Print the entries in full, word for word, but not the pictures.

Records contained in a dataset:
========================================
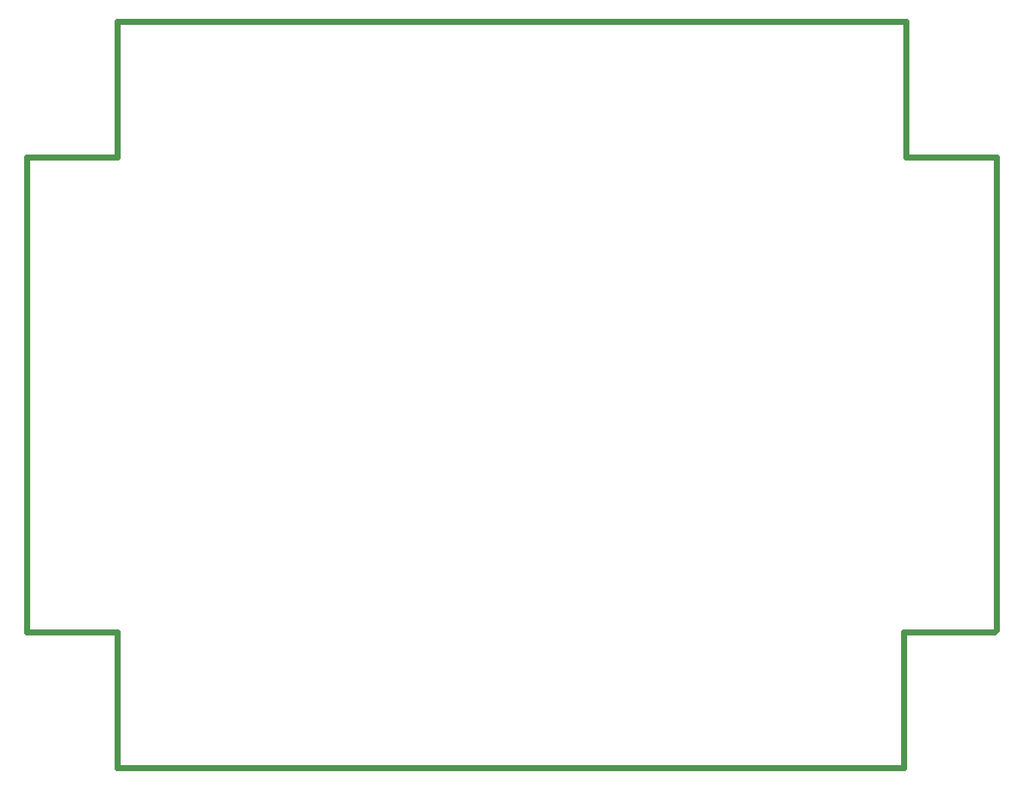
<source format=gbr>
%FSLAX34Y34*%
%MOMM*%
%LNOUTLINE*%
G71*
G01*
%ADD10C, 0.70*%
%LPD*%
G54D10*
X3500Y155900D02*
X3500Y689300D01*
X105100Y689300D01*
X105100Y841700D01*
X990115Y841700D01*
X990115Y689300D01*
X1091715Y689300D01*
X1091715Y158266D01*
X1089350Y155900D01*
X987750Y155900D01*
X987750Y3500D01*
X105100Y3500D01*
X105100Y155900D01*
X3500Y155900D01*
M02*

</source>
========================================
TASK RESPONSE ::
<source format=gbr>
%FSLAX34Y34*%
%MOMM*%
%LNOUTLINE*%
G71*
G01*
%ADD10C, 0.70*%
%LPD*%
G54D10*
X3500Y155900D02*
X3500Y689300D01*
X105100Y689300D01*
X105100Y841700D01*
X990115Y841700D01*
X990115Y689300D01*
X1091715Y689300D01*
X1091715Y158266D01*
X1089350Y155900D01*
X987750Y155900D01*
X987750Y3500D01*
X105100Y3500D01*
X105100Y155900D01*
X3500Y155900D01*
M02*

</source>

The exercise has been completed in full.